[Extracted data entries]
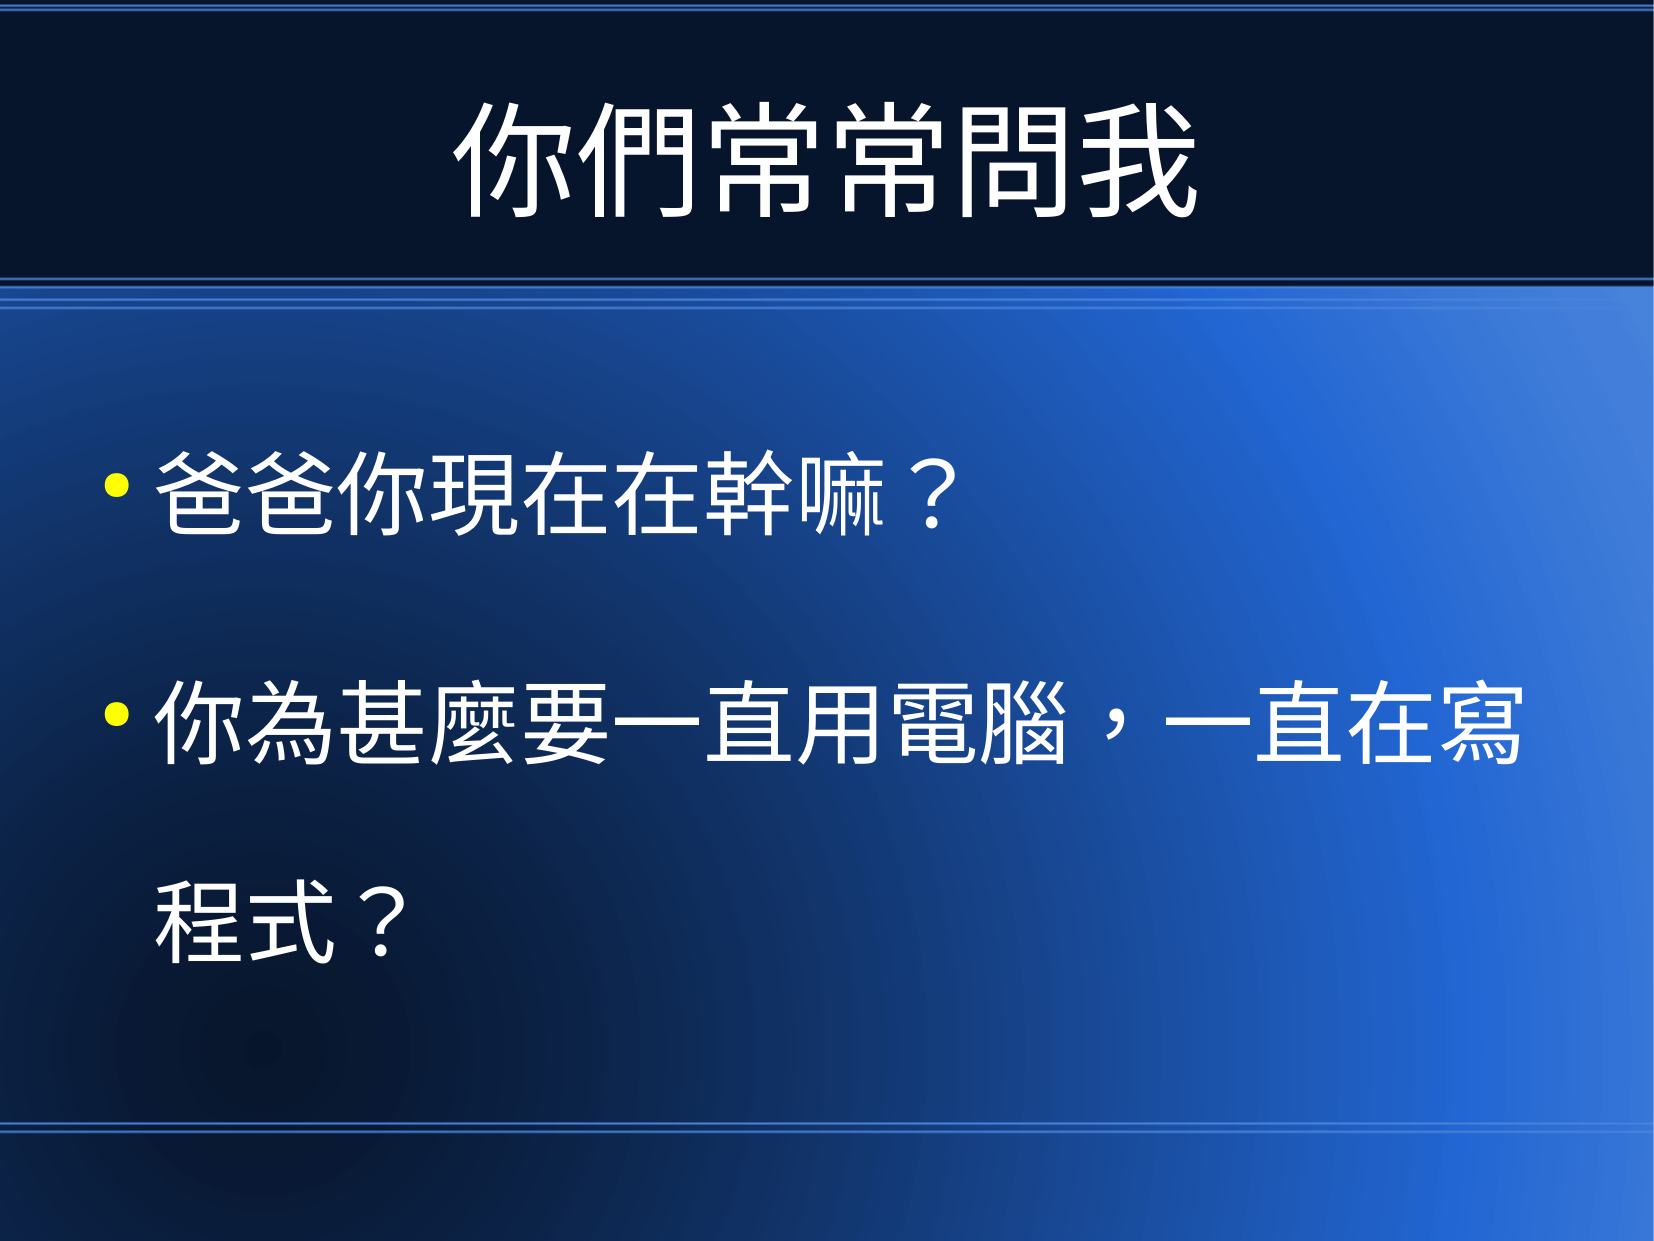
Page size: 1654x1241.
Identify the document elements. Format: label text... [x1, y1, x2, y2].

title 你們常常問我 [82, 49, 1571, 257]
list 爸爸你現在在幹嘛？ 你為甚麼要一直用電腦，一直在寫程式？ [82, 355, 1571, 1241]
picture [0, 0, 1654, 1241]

---

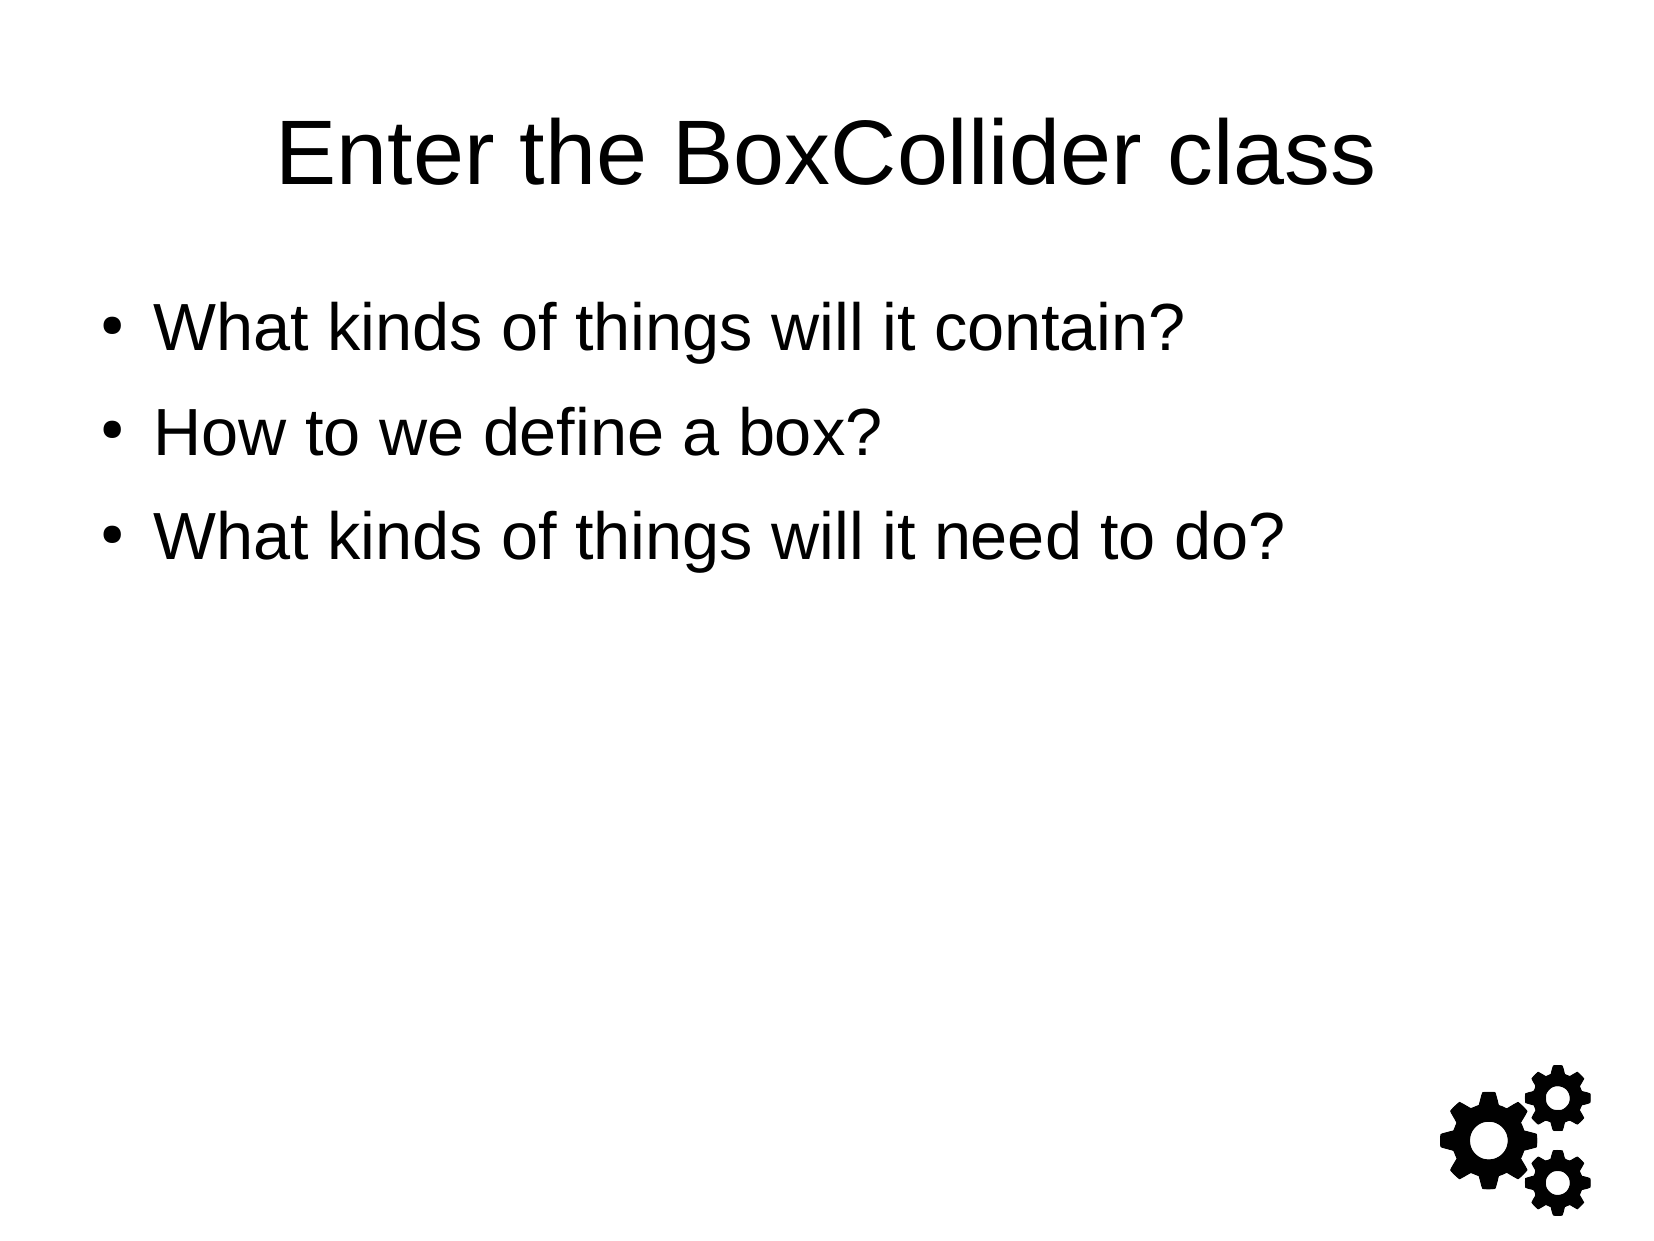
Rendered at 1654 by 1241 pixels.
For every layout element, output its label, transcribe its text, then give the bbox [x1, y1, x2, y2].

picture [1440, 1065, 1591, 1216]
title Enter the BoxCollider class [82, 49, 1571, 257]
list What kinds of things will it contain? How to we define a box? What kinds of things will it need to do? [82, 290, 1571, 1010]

* [EXERCISE]: Update the material starting at the line containing "Rendered at 1654 by 1241 pixels." and ending at the line containing "list What kinds", replacing "layout element" with "page element" and leaving all else unchanged.

* [EXPECTED OUTPUT]:
Rendered at 1654 by 1241 pixels.
For every page element, output its label, transcribe its text, then give the bbox [x1, y1, x2, y2].

picture [1440, 1065, 1591, 1216]
title Enter the BoxCollider class [82, 49, 1571, 257]
list What kinds of things will it contain? How to we define a box? What kinds of things will it need to do? [82, 290, 1571, 1010]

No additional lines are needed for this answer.